====== Input records

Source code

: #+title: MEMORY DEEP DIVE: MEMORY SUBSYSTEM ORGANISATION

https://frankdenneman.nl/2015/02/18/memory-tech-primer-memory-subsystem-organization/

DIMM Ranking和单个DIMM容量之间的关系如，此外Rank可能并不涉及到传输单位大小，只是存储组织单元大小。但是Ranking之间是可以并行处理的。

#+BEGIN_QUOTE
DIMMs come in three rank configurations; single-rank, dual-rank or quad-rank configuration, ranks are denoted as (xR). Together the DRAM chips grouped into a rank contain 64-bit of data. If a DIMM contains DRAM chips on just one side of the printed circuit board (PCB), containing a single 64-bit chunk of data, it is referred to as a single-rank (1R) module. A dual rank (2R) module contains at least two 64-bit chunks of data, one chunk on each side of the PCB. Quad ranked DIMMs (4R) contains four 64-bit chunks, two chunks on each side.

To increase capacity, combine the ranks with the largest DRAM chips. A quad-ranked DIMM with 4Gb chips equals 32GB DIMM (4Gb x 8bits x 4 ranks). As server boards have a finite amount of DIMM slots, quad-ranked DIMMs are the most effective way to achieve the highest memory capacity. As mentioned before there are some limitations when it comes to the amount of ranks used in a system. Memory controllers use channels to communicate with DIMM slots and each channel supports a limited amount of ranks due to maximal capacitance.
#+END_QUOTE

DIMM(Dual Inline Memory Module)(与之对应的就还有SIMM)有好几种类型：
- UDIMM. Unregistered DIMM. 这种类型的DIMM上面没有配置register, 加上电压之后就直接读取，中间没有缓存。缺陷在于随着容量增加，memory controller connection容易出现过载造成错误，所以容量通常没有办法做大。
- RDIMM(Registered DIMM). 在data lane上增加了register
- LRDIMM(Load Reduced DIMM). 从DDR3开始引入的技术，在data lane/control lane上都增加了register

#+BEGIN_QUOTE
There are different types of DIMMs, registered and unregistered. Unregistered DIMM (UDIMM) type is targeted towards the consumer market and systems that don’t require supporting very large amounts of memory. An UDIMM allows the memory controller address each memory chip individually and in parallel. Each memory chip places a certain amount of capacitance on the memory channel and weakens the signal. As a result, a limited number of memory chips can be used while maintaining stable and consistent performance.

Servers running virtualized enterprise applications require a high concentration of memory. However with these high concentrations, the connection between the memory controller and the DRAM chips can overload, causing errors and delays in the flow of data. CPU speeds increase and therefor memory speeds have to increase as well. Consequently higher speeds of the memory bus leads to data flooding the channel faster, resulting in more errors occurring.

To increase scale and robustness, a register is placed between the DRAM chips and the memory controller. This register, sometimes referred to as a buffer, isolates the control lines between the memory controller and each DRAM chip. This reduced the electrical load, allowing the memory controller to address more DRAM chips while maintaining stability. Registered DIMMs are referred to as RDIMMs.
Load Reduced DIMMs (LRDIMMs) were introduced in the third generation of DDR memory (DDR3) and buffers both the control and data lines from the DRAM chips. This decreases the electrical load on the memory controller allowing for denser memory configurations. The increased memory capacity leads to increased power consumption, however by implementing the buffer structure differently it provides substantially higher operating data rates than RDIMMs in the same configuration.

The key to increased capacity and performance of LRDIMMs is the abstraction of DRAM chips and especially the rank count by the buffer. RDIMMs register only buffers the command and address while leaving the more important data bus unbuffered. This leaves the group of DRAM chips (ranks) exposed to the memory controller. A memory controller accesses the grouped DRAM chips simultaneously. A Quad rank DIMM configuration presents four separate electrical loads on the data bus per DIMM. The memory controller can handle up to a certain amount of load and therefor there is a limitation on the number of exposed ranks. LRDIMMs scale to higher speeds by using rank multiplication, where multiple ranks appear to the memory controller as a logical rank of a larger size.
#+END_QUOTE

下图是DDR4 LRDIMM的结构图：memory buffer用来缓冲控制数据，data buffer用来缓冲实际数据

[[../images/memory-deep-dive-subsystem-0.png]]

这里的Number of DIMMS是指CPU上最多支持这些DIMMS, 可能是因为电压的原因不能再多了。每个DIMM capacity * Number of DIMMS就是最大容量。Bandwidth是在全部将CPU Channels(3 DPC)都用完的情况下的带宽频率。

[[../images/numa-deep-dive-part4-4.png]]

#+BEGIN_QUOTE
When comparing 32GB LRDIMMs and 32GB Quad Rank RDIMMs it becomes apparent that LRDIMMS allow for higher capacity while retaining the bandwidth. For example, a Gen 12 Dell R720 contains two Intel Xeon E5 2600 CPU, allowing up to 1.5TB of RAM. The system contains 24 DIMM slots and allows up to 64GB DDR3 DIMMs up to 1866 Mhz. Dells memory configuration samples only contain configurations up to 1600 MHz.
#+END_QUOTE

============

An exact copy of every record is required.

- Solution to this exercise
Source code

: #+title: MEMORY DEEP DIVE: MEMORY SUBSYSTEM ORGANISATION

https://frankdenneman.nl/2015/02/18/memory-tech-primer-memory-subsystem-organization/

DIMM Ranking和单个DIMM容量之间的关系如，此外Rank可能并不涉及到传输单位大小，只是存储组织单元大小。但是Ranking之间是可以并行处理的。

#+BEGIN_QUOTE
DIMMs come in three rank configurations; single-rank, dual-rank or quad-rank configuration, ranks are denoted as (xR). Together the DRAM chips grouped into a rank contain 64-bit of data. If a DIMM contains DRAM chips on just one side of the printed circuit board (PCB), containing a single 64-bit chunk of data, it is referred to as a single-rank (1R) module. A dual rank (2R) module contains at least two 64-bit chunks of data, one chunk on each side of the PCB. Quad ranked DIMMs (4R) contains four 64-bit chunks, two chunks on each side.

To increase capacity, combine the ranks with the largest DRAM chips. A quad-ranked DIMM with 4Gb chips equals 32GB DIMM (4Gb x 8bits x 4 ranks). As server boards have a finite amount of DIMM slots, quad-ranked DIMMs are the most effective way to achieve the highest memory capacity. As mentioned before there are some limitations when it comes to the amount of ranks used in a system. Memory controllers use channels to communicate with DIMM slots and each channel supports a limited amount of ranks due to maximal capacitance.
#+END_QUOTE

DIMM(Dual Inline Memory Module)(与之对应的就还有SIMM)有好几种类型：
- UDIMM. Unregistered DIMM. 这种类型的DIMM上面没有配置register, 加上电压之后就直接读取，中间没有缓存。缺陷在于随着容量增加，memory controller connection容易出现过载造成错误，所以容量通常没有办法做大。
- RDIMM(Registered DIMM). 在data lane上增加了register
- LRDIMM(Load Reduced DIMM). 从DDR3开始引入的技术，在data lane/control lane上都增加了register

#+BEGIN_QUOTE
There are different types of DIMMs, registered and unregistered. Unregistered DIMM (UDIMM) type is targeted towards the consumer market and systems that don’t require supporting very large amounts of memory. An UDIMM allows the memory controller address each memory chip individually and in parallel. Each memory chip places a certain amount of capacitance on the memory channel and weakens the signal. As a result, a limited number of memory chips can be used while maintaining stable and consistent performance.

Servers running virtualized enterprise applications require a high concentration of memory. However with these high concentrations, the connection between the memory controller and the DRAM chips can overload, causing errors and delays in the flow of data. CPU speeds increase and therefor memory speeds have to increase as well. Consequently higher speeds of the memory bus leads to data flooding the channel faster, resulting in more errors occurring.

To increase scale and robustness, a register is placed between the DRAM chips and the memory controller. This register, sometimes referred to as a buffer, isolates the control lines between the memory controller and each DRAM chip. This reduced the electrical load, allowing the memory controller to address more DRAM chips while maintaining stability. Registered DIMMs are referred to as RDIMMs.
Load Reduced DIMMs (LRDIMMs) were introduced in the third generation of DDR memory (DDR3) and buffers both the control and data lines from the DRAM chips. This decreases the electrical load on the memory controller allowing for denser memory configurations. The increased memory capacity leads to increased power consumption, however by implementing the buffer structure differently it provides substantially higher operating data rates than RDIMMs in the same configuration.

The key to increased capacity and performance of LRDIMMs is the abstraction of DRAM chips and especially the rank count by the buffer. RDIMMs register only buffers the command and address while leaving the more important data bus unbuffered. This leaves the group of DRAM chips (ranks) exposed to the memory controller. A memory controller accesses the grouped DRAM chips simultaneously. A Quad rank DIMM configuration presents four separate electrical loads on the data bus per DIMM. The memory controller can handle up to a certain amount of load and therefor there is a limitation on the number of exposed ranks. LRDIMMs scale to higher speeds by using rank multiplication, where multiple ranks appear to the memory controller as a logical rank of a larger size.
#+END_QUOTE

下图是DDR4 LRDIMM的结构图：memory buffer用来缓冲控制数据，data buffer用来缓冲实际数据

[[../images/memory-deep-dive-subsystem-0.png]]

这里的Number of DIMMS是指CPU上最多支持这些DIMMS, 可能是因为电压的原因不能再多了。每个DIMM capacity * Number of DIMMS就是最大容量。Bandwidth是在全部将CPU Channels(3 DPC)都用完的情况下的带宽频率。

[[../images/numa-deep-dive-part4-4.png]]

#+BEGIN_QUOTE
When comparing 32GB LRDIMMs and 32GB Quad Rank RDIMMs it becomes apparent that LRDIMMS allow for higher capacity while retaining the bandwidth. For example, a Gen 12 Dell R720 contains two Intel Xeon E5 2600 CPU, allowing up to 1.5TB of RAM. The system contains 24 DIMM slots and allows up to 64GB DDR3 DIMMs up to 1866 Mhz. Dells memory configuration samples only contain configurations up to 1600 MHz.
#+END_QUOTE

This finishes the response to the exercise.